'''

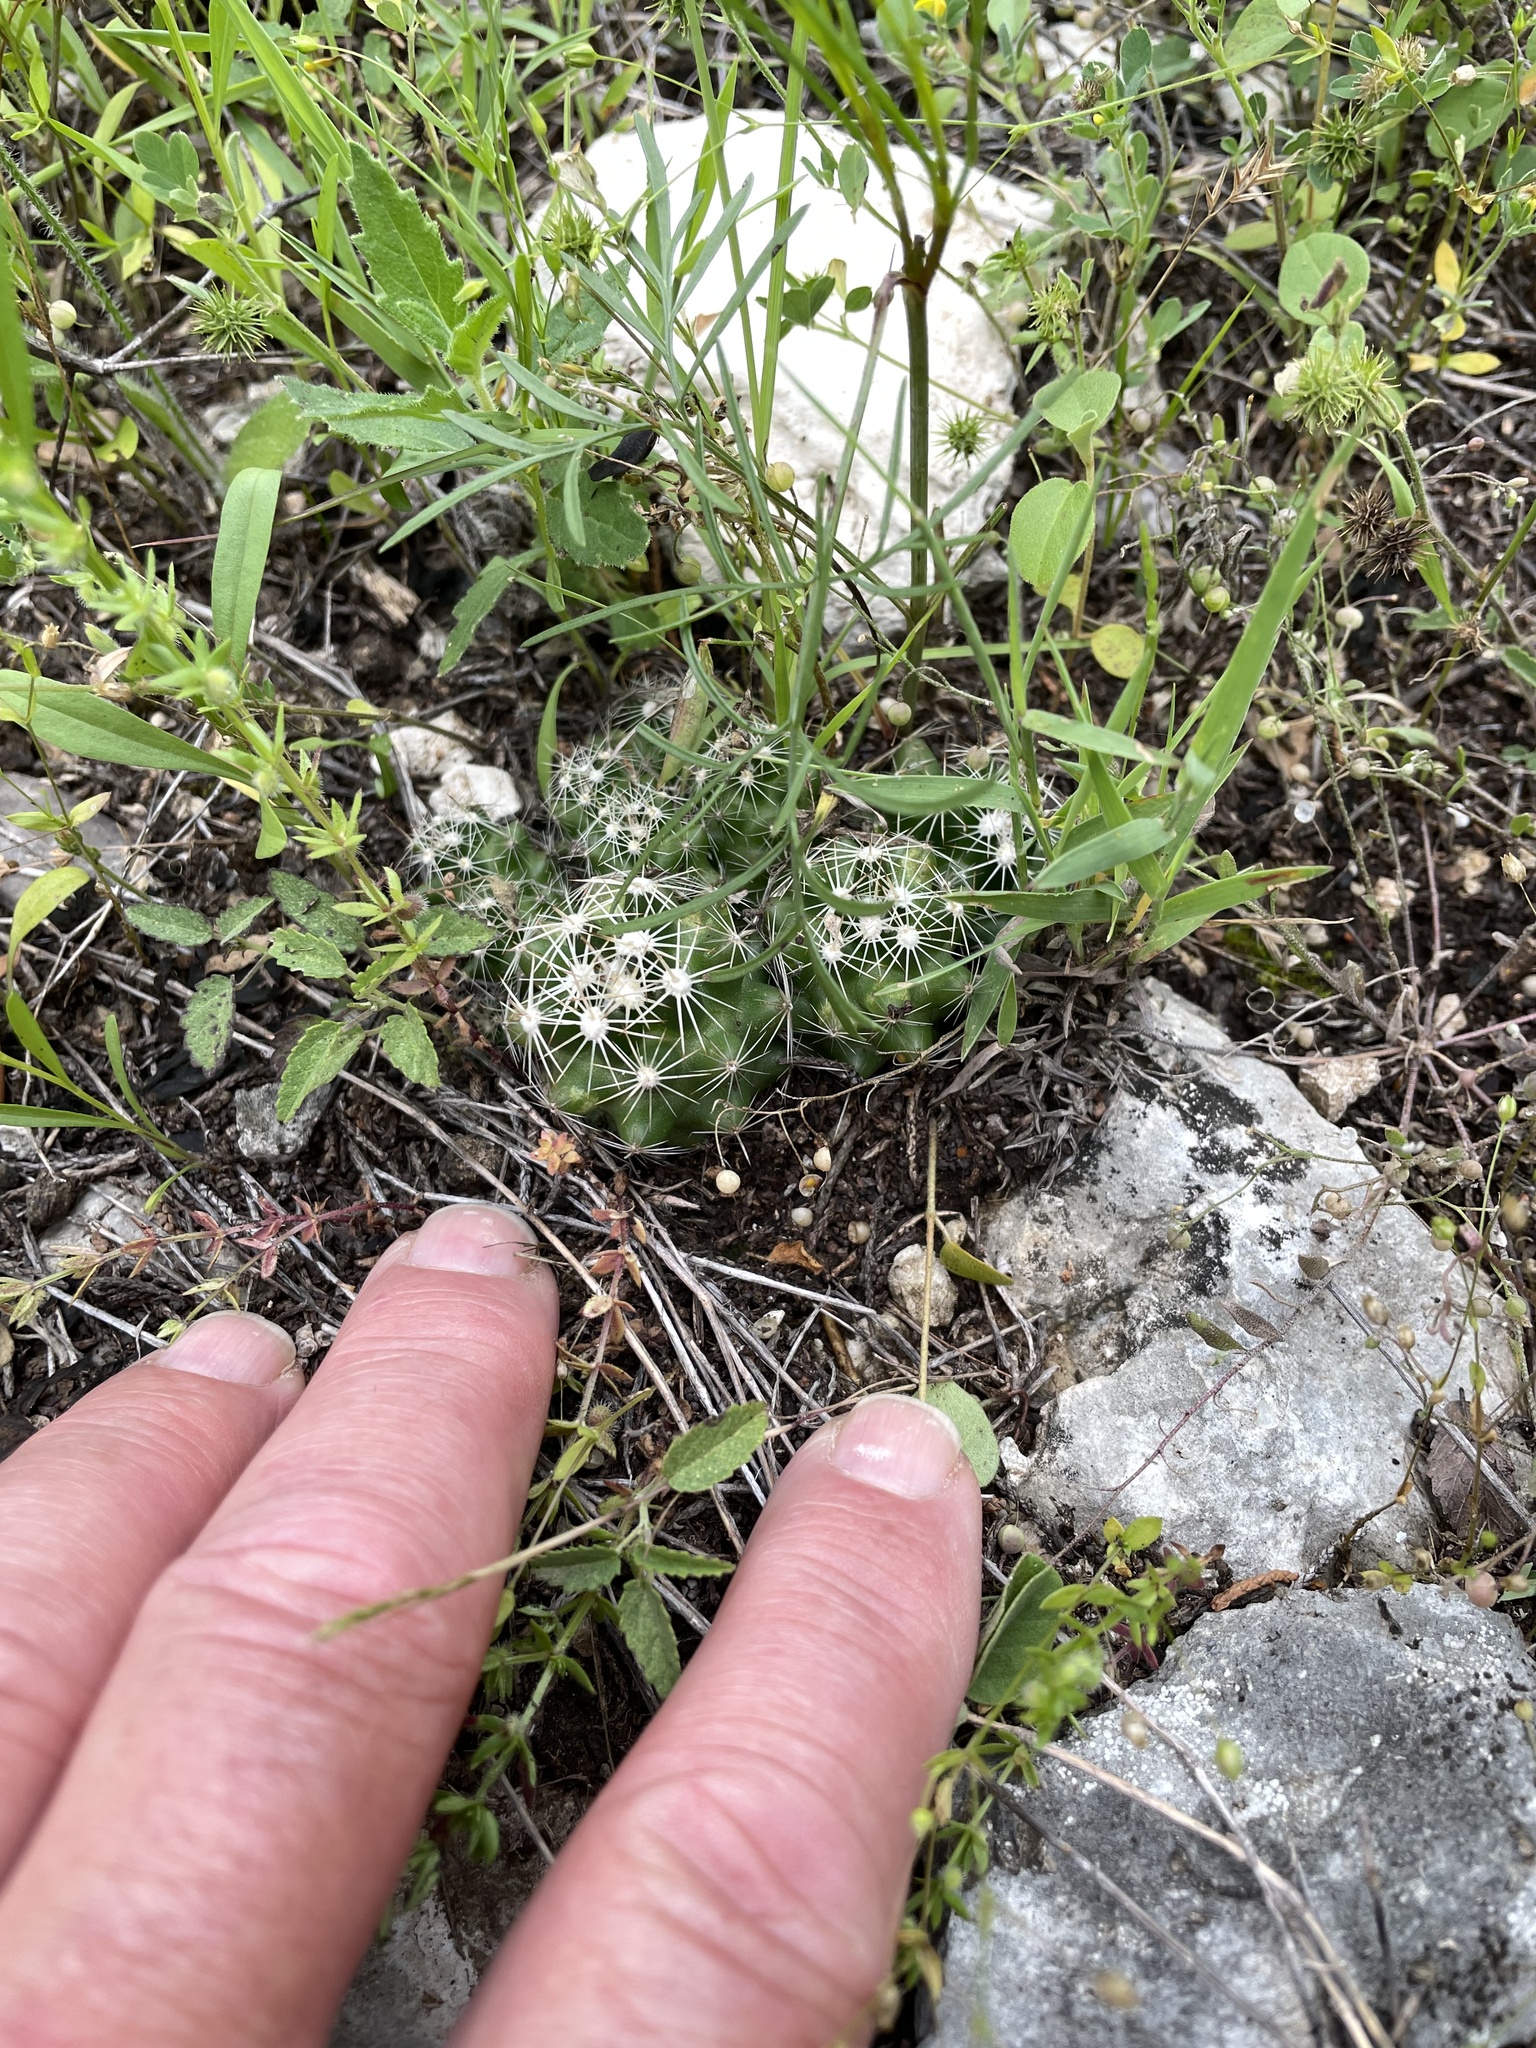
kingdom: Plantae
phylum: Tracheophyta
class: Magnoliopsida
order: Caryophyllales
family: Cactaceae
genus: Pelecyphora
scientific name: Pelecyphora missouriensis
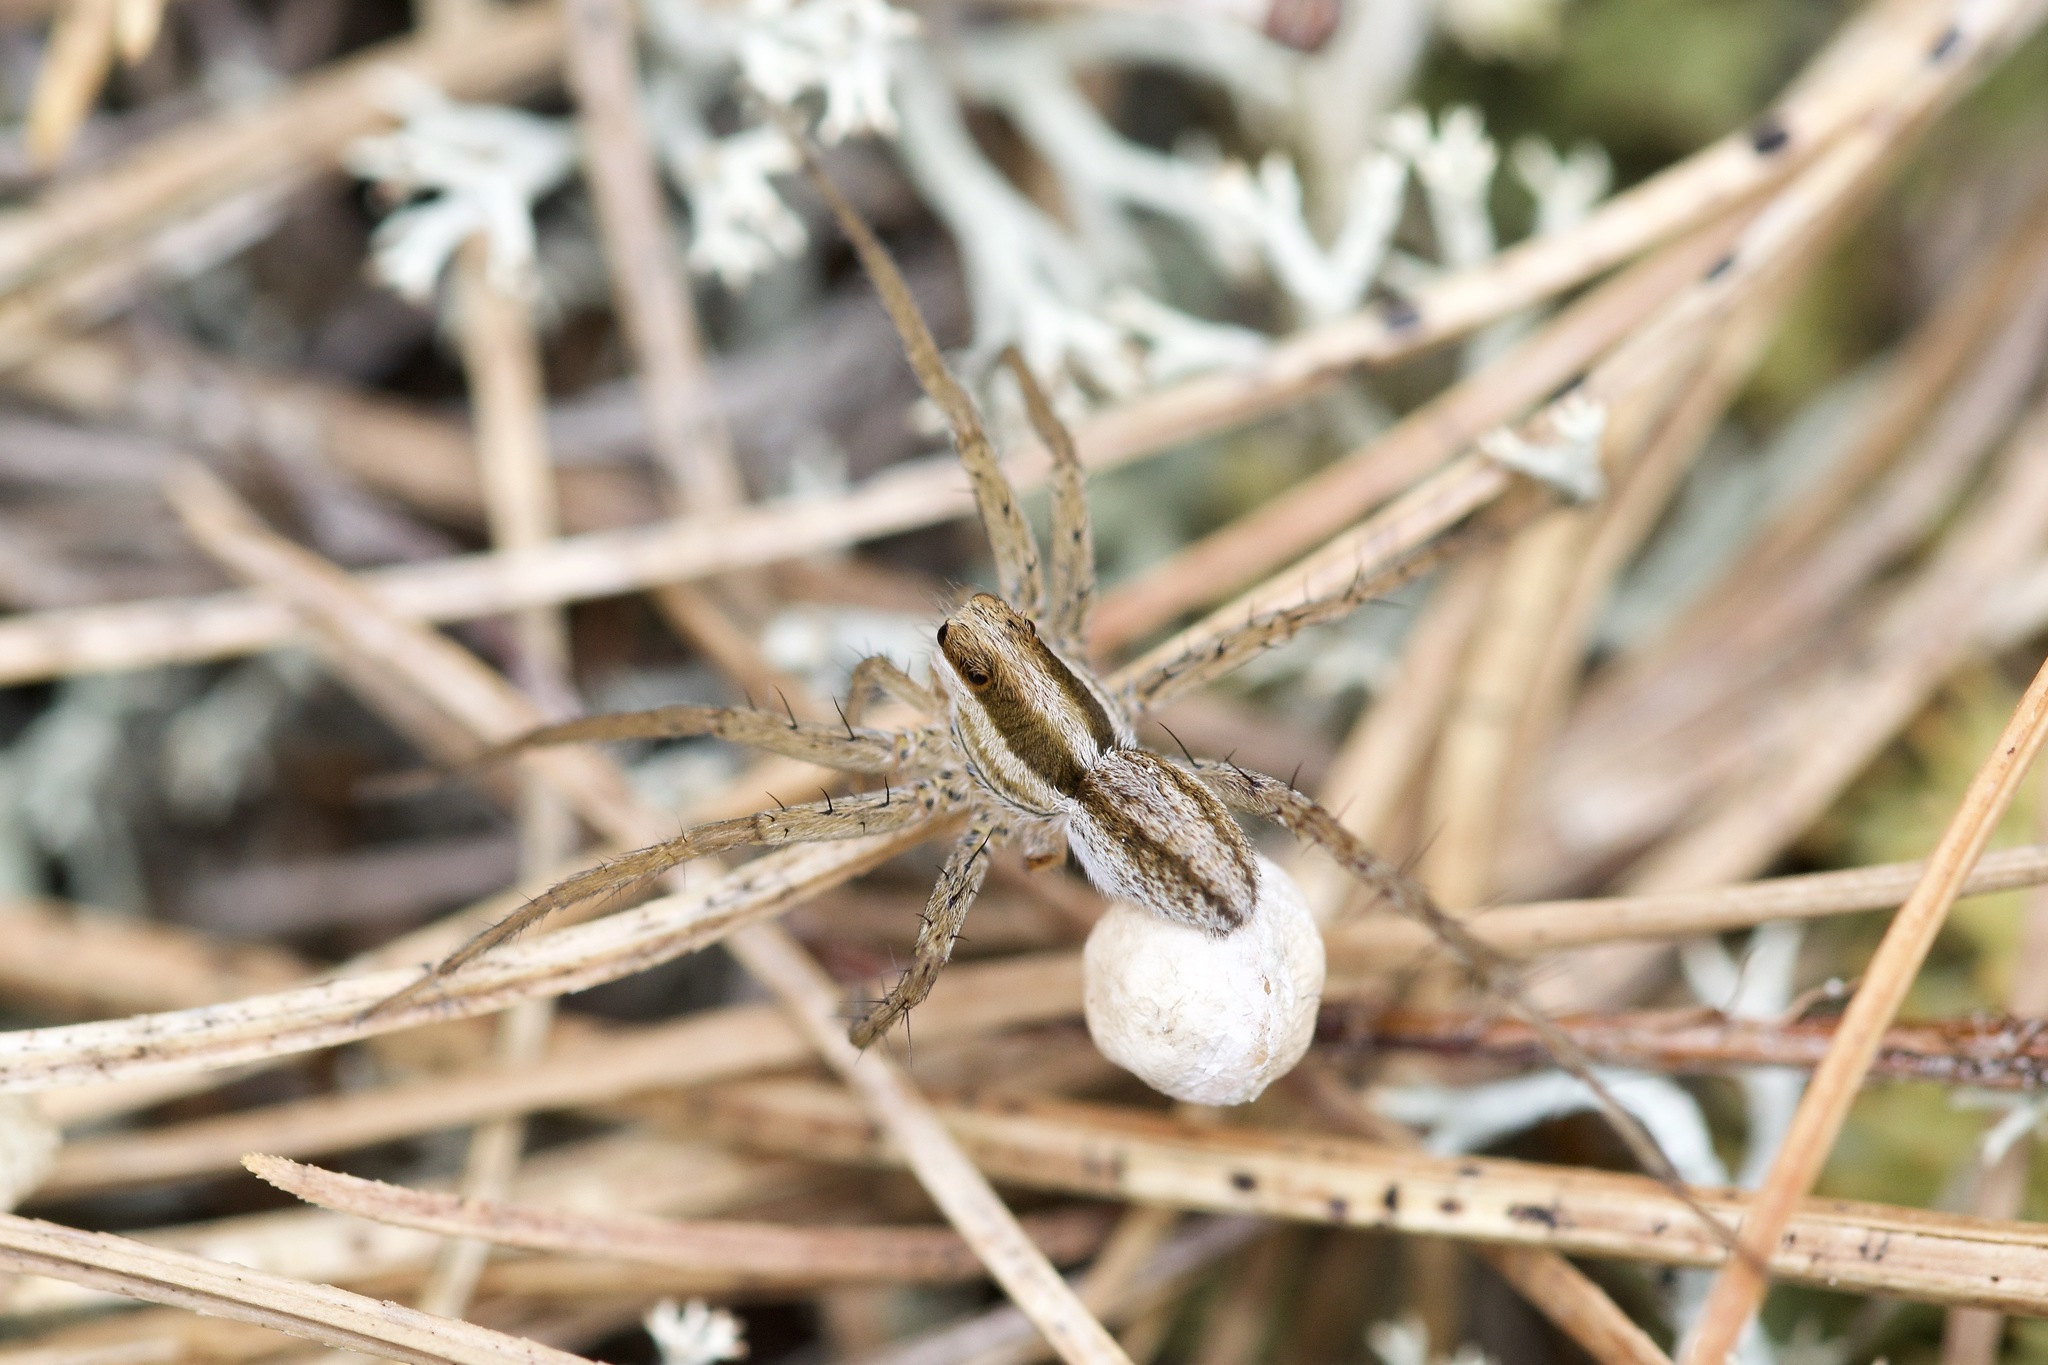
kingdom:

'''

Short exercise => Copy every line of text in the data above word for word, and leave the pictures out of your answer.

Answer for the task =>
kingdom: Plantae
phylum: Tracheophyta
class: Magnoliopsida
order: Caryophyllales
family: Cactaceae
genus: Pelecyphora
scientific name: Pelecyphora missouriensis
kingdom:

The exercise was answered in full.